Clinicians have proposed different psychological theories to explain mental illness from the perspective of the mind. Some of them are imaginative explanations of facts that have not or can’t be explained neurobiologically. Ultimately such explanations blur the line between cause and effect. Unsurprisingly, the number of psychological theories about a condition is a direct reflection of how little is known about its etiology. When little is known about a condition, theories proliferate, become grouped, and are publicized as new developments. Theories, stemming from this perspective, are difficult to falsify. Are they dogma or scientific explanations? In psychology, the more compelling the description, the more persistent is the underlying presumption. Moreover, psychological explanations have become a fair game for the opinion of anybody who is willing to espouse a trendy name, e.g., refrigerator mothers, catch 22. These theories are not the end of psychoanalytic ruminations but rather represent a return to the same.
One could not argue, however, that only the biological perspective is correct or that it has escaped neuroscientific inquiry unscathed. The lack of reproducible findings has allowed for a proliferation of biological theories. In this regard, neuropathology echoes Dostoyevsky’s unsettling remark that if there is no God, then everything is allowed. If we do not have pathology, we should favorably consider every inquiry and every result. Unfortunately this approach preserved falsehoods by building tale upon tale. Maybe finding pathology for autism is akin to existential horror. Finding pathology would locate the workings of minds in the brain. This approach leads to the astonishing hypothesis that “You, your joys and your sorrows, your memories and ambitions, your sense of personal identity and free will are in fact no more than the behavior of a vast assembly of nerve cells and their associated molecules”. This undermines the human tendency to flatter themselves, to assert their uniqueness. Desmond Morris once said that we tend to think of ourselves as fallen angels, not risen apes.
Core deficits are now defined in terms of information processing impairment. At present, there is enough scientific evidence to accord the status of “theory” to three different psychological conjectures on autism: deficits in theory of mind, executive function, and central coherence. First, deficits in theory of mind can be seen as an exaggeration of gender based differences that are seemingly hard-wired to our brain. Asperger was the first brave soul to suggest that this syndrome was the extreme of the male personality. Simon Baron-Cohen has publicized this theory based on his own pioneering research spanning the spectrum from gossip to aggression, from evolution to everyday life, and from brain sciences to theory of mind. These differences reflect the way we systemize and develop empathy. Second, executive functions have a locus within the prefrontal cortex. Experimental work by Goldman-Rakic indicates that, according to the anatomical area involved, the frontal lobe exhibits different working-memory domains. Visuospatial processing is performed by the dorsolateral prefrontal cortex. Working memory for the features of objects and faces occurs in the more lateral and inferior cortices, while semantic encoding and retrieval involves still more inferior and insular regions. It is easy to envision how a defect in working memory/executive functions can provide for abnormalities in language, thinking, and behavior. Lastly, central coherence is analogous to the binding phenomena studies in neurosciences. Weak central coherence, a pattern typical of autism, is a cognitive style that emphasizes low-level features in lieu of high-level integrative processing.

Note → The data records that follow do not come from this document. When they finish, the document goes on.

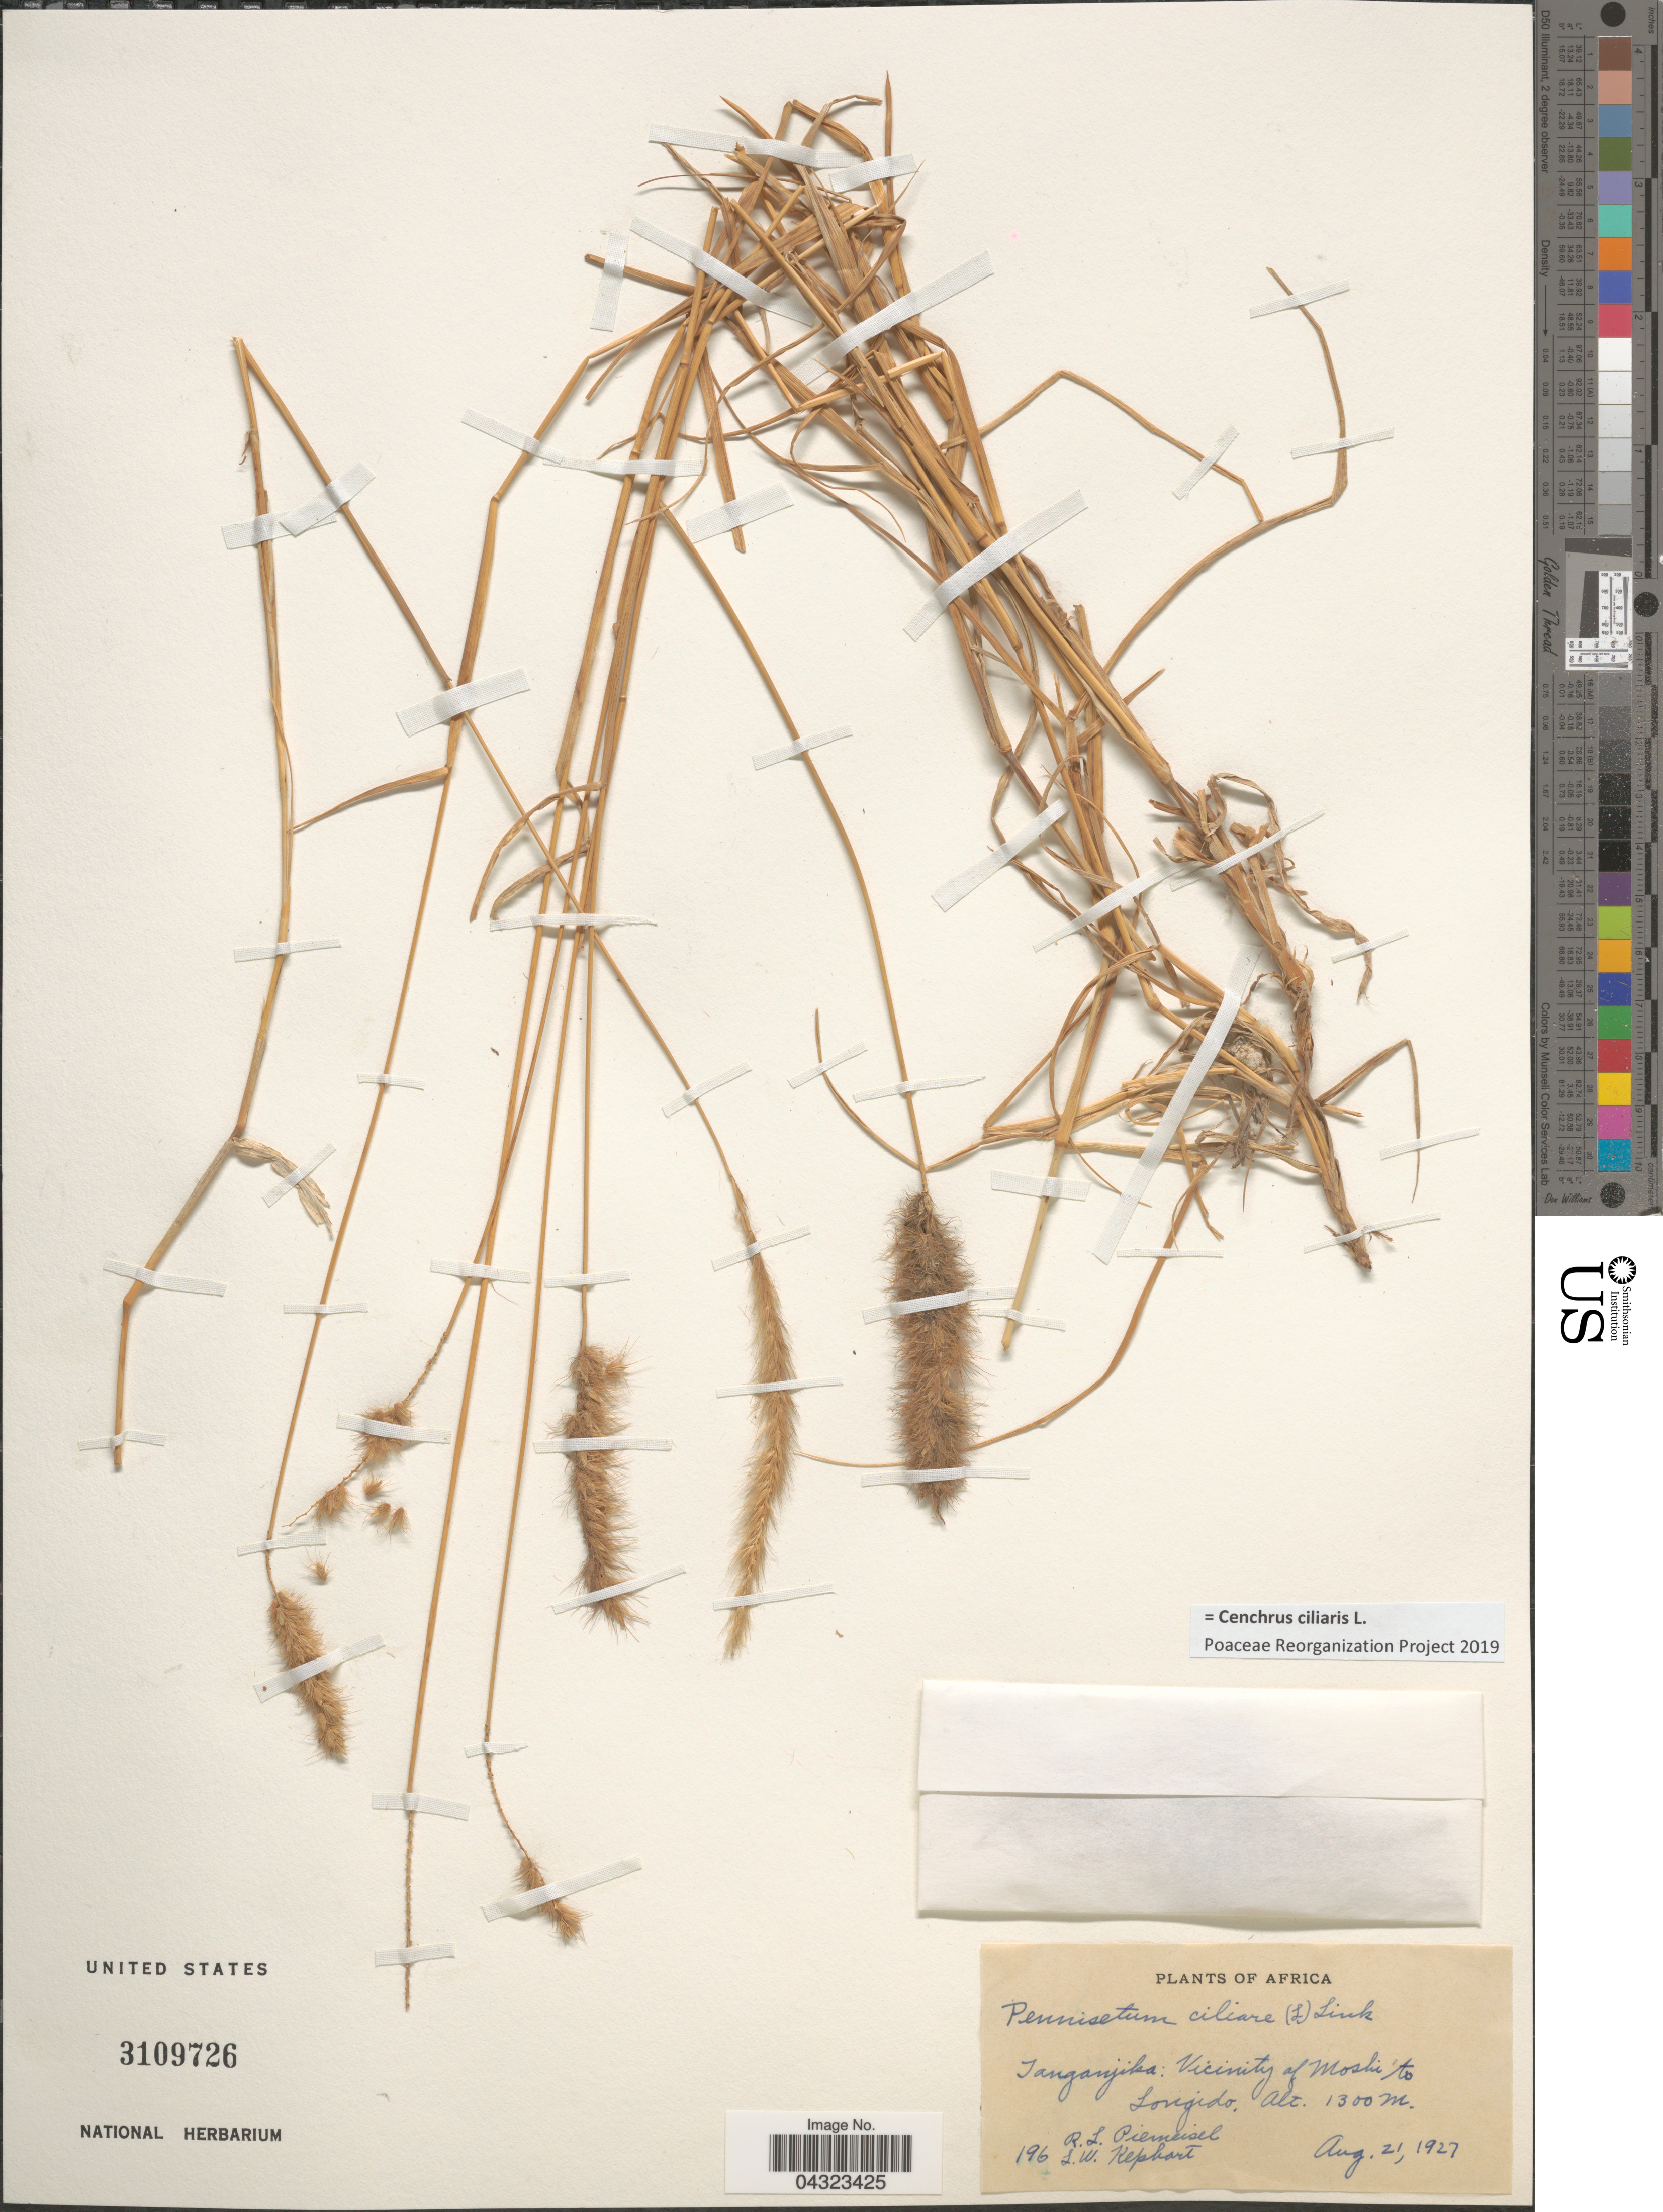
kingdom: Plantae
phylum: Tracheophyta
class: Liliopsida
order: Poales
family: Poaceae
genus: Cenchrus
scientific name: Cenchrus ciliaris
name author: L.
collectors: R. L. Piemeisel & L. W. Kephart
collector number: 196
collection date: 1927-08-21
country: Tanzania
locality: Tanganjika: Vicinity of Moshi to Longido.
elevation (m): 1300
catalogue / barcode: US 3109726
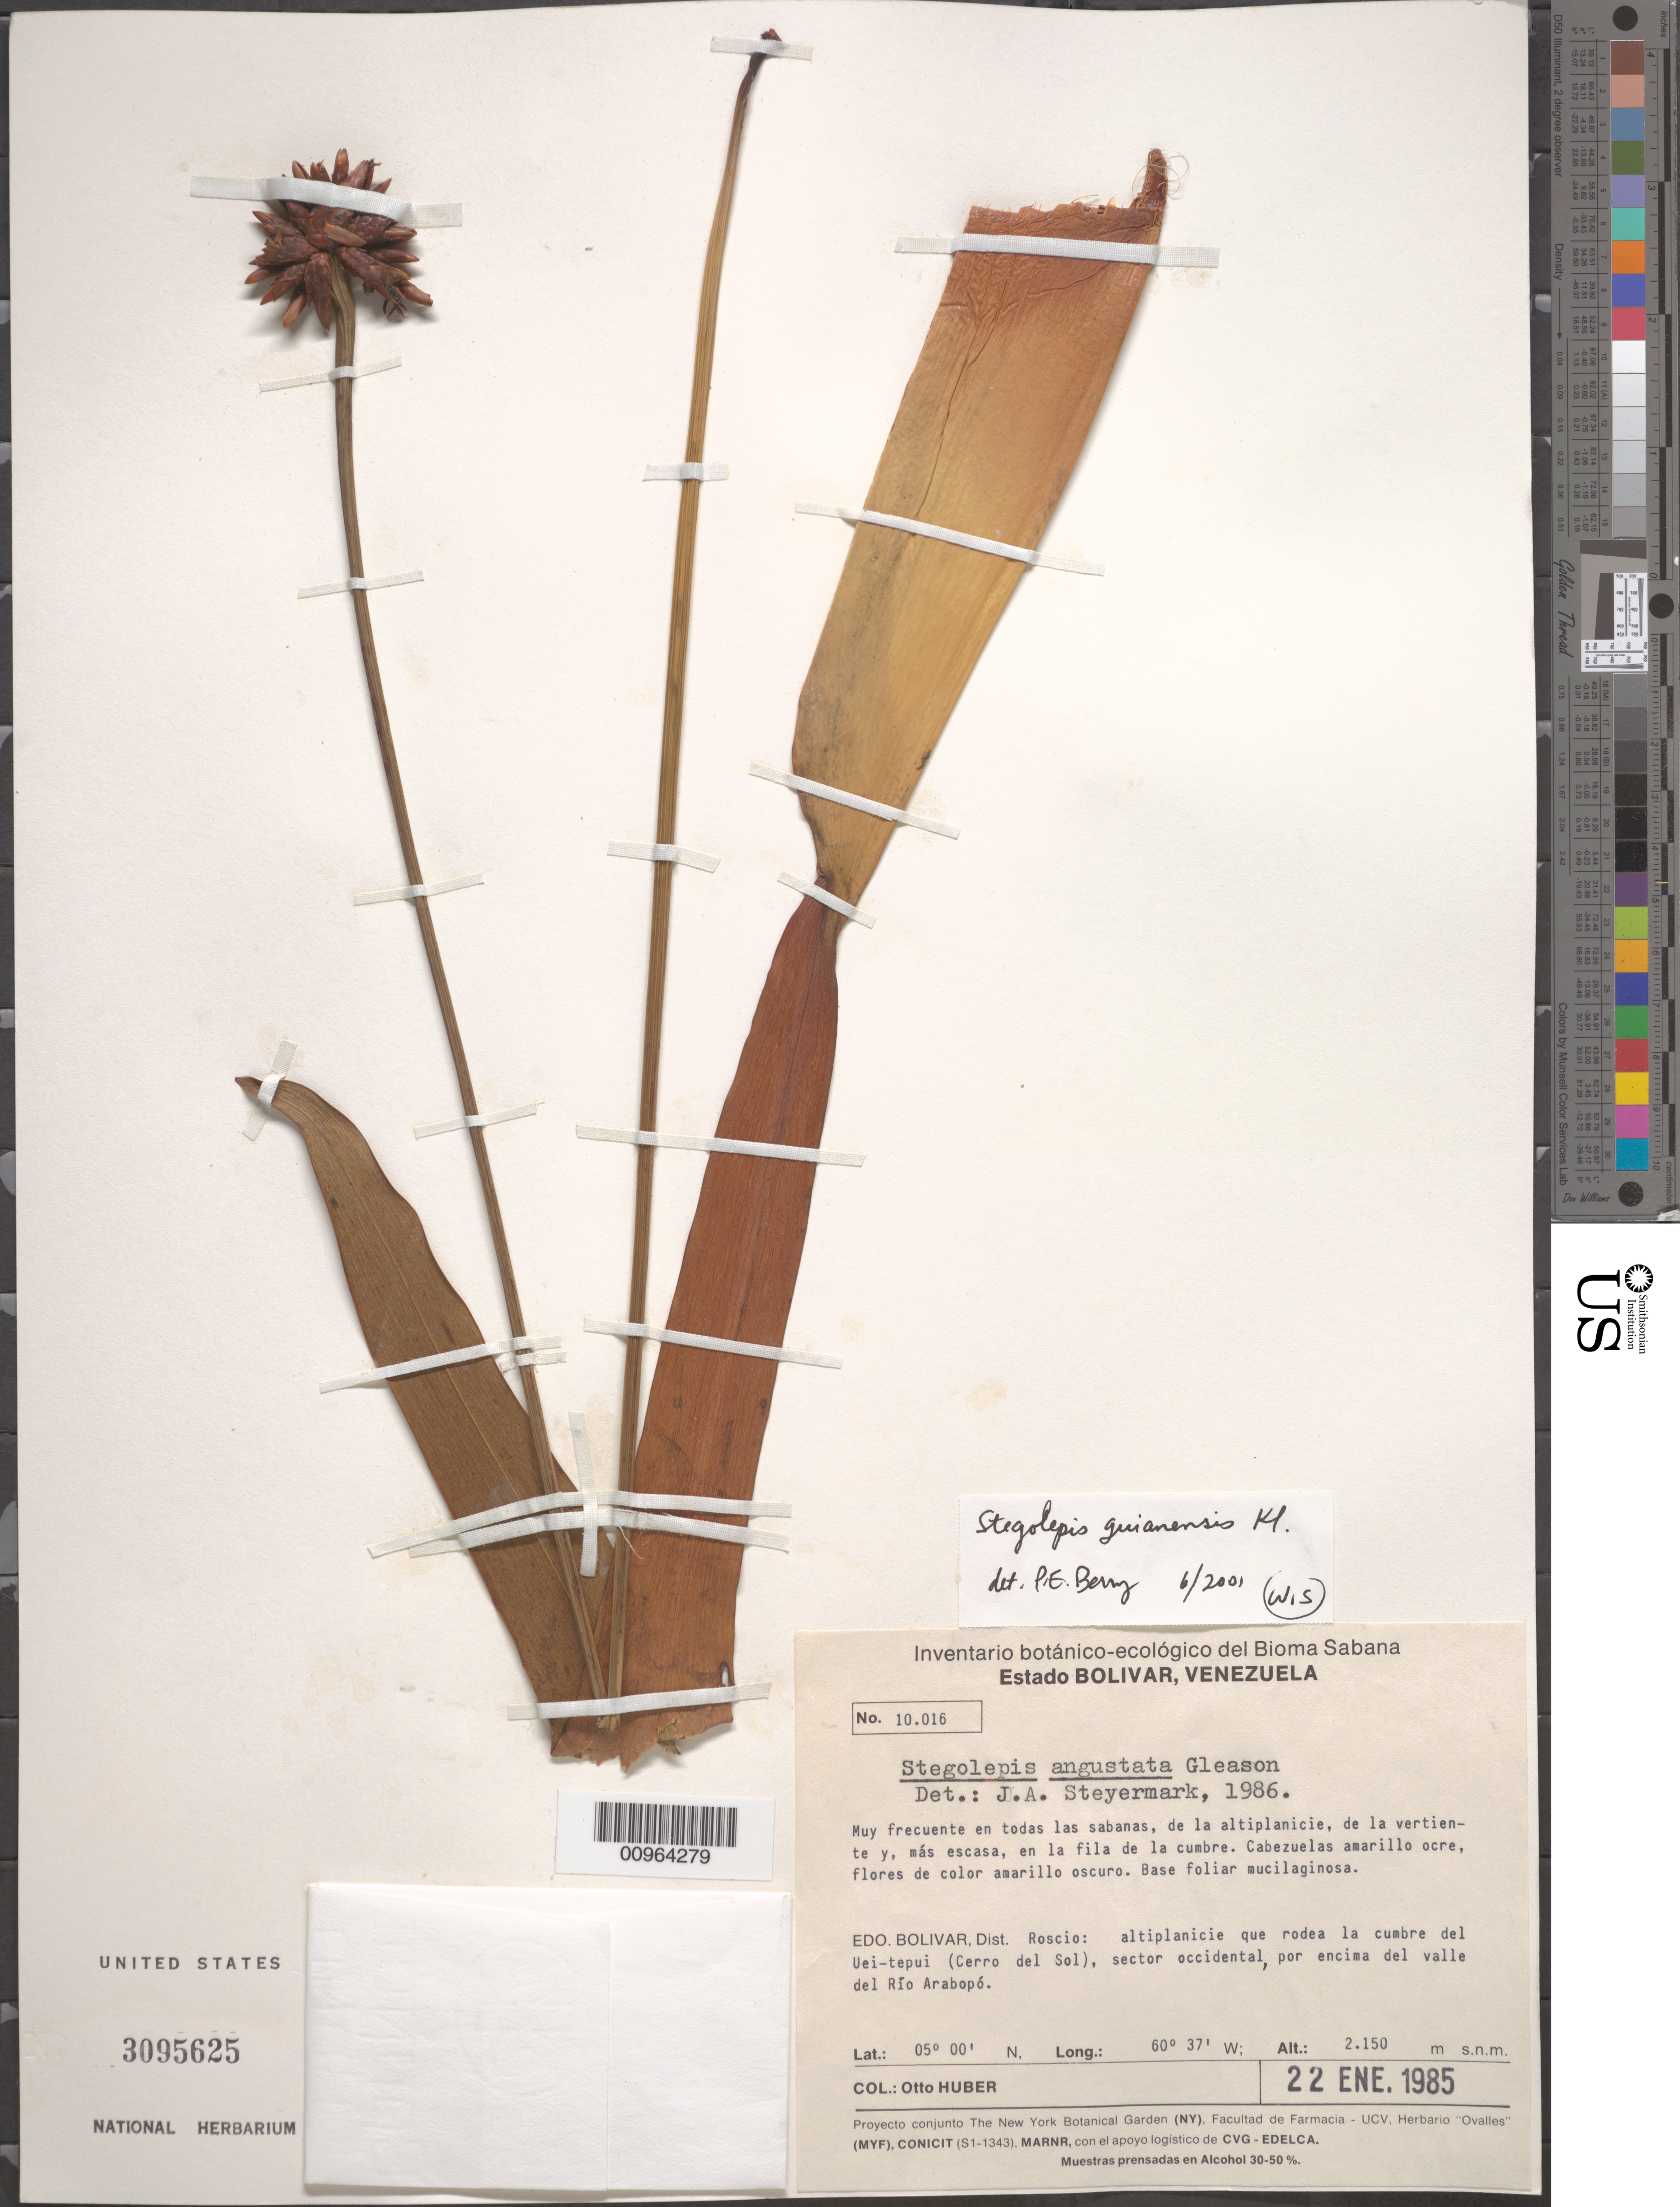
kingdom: Plantae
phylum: Tracheophyta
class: Liliopsida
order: Poales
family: Rapateaceae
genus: Stegolepis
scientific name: Stegolepis guianensis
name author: Klotzsch ex Körn.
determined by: Berry, P. E., (WIS), University of Wisconsin - Madison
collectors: O. Huber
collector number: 10016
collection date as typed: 22-Jan-85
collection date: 1985-01-22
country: Venezuela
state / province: Bolívar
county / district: Roscio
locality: Uei-tepuí (Cerro del Sol), sector occidental; por encima del valle del Río Arabapó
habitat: En todas las sabanas, de la altiplanicie, de la vertiente y, mas escasa, en la fila de la cumbre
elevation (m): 2150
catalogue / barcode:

Higher level integrative processing appears to be mediated by the synchronization of neuronal discharges on high- (gamma) frequency EEG. Unsurprisingly, investigators have recently reported a disorder of binding related gamma EEG oscillatory activity I autism.
It is noteworthy that Shakow, working in the 1930’s and 40’s, generated a segmental set theory that seemingly joined both executive functions and central coherence. His theory stated that in order to successfully perform daily activities one needs to break down activities into segments while retaining the big picture or set. In some conditions, the big picture is easily lost. The underlying deficit appears related to hemispheric, rather than global function. The right hemisphere interprets global patterns while the left hemisphere infers details of stimuli.
Without hard evidence in terms of neuropathology psychological theories are too malleable, confluent, and easy to paint themselves into a corner. Most psychological theories offer nothing more than common sense. It has been the failure of psychologists not to pursue their theories with neurobiological techniques. Thus far they all remain unidimensional and only offer the perspective of the people that developed them.